Le sentier pierreux qui dévale la pente débouche sur une route enchâssée dans un fond de vallée verdoyant qu’arrose un torrent furibond. Sur ce ruban d’asphalte chauffé par le soleil, quelques vaches et cochons déambulent d’un fossé à l’autre, en quête d’herbes grasses.
Voilà trois jours que nous sillonnons à pied les montagnes de Svanétie, en traversant des villages aussi isolés que désertés, où seules quelques maisons ont été transformées en « guesthouse » pour accueillir les randonneurs de passage. Ici, le village est plus important. Perché à 2100 mètres d’altitude, Ouchgouli regroupe quatre hameaux qui abritent d’imposantes tours de guets en pierre de taille, érigées pour la plupart entre le XIe et le XIIIème siècle. Elles servaient jadis à protéger les villageois des envahisseurs. Elles sont aujourd’hui utilisées pour y stocker la paille et le blé. De ces tours-maisons, classées au patrimoine mondial de l’UNESCO depuis 1996 s’en détache une autre, plus noire, plus ramassée, entourée de sapins, et située au sommet d’une montagne dominant le village. Ce serait l’ancienne résidence d’été de Tamar, la plus illustre des reines de Géorgie qui régna de 1184 à 1213.
La Russie de l’autre côté des montagnes
En tournant la tête, c’est la montagne qui capte le regard. De cette chaine immaculée de blanc se détachent le Katyn-Tau (4979 m), le Tetnuldi (4858 m), mais surtout le mont Chkhara, le plus haut sommet de Géorgie qui culmine à 5193 mètres d’altitude. Cette Impressionnante masse rocheuse, composée pour l’essentiel d’ardoises, forme la fin du fameux mur Bezengi, une formation verticale de 11 km de long surplombant plusieurs glaciers. Le décor est féérique. De l’autre côté de ce massif, c’est la Russie, l’ennemi qui rode face à une Géorgie progressiste et majoritairement pro-européenne. Dire que les relations entre les deux pays sont tendues est un euphémisme. Depuis la chute de l’URSS, le voisin russe n’a eu de cesse de souffler sur les braises dans les deux régions séparatistes d’Ossétie du Sud et d’Abkhazie.

▸ Données brutes

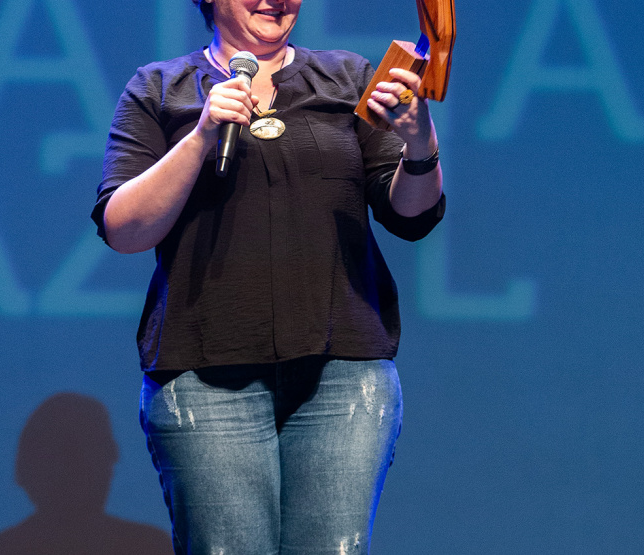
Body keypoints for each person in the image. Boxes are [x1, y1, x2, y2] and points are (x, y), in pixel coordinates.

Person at [90, 0, 446, 552]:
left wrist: (420, 146)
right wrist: (203, 133)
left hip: (343, 370)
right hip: (206, 373)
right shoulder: (160, 89)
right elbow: (124, 230)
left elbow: (411, 215)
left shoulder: (347, 77)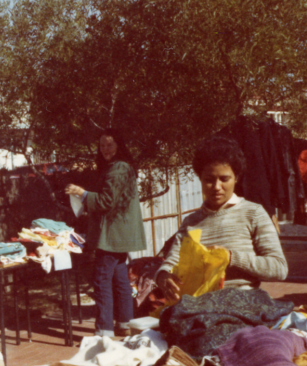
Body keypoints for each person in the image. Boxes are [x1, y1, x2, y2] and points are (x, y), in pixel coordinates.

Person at [156, 136, 288, 301]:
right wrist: (163, 275)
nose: (217, 187)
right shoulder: (191, 222)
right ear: (200, 179)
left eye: (224, 179)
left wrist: (232, 257)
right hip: (197, 303)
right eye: (209, 180)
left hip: (242, 302)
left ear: (236, 177)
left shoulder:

▸ Consigne
Restituez sans modification le segment de l'extrait sur la Svanétie qui débute par les mots contenant « Le sentier pierreux » et s'achève sur « quête d’herbes grasses. ».

▸ Résultat attendu
Le sentier pierreux qui dévale la pente débouche sur une route enchâssée dans un fond de vallée verdoyant qu’arrose un torrent furibond. Sur ce ruban d’asphalte chauffé par le soleil, quelques vaches et cochons déambulent d’un fossé à l’autre, en quête d’herbes grasses.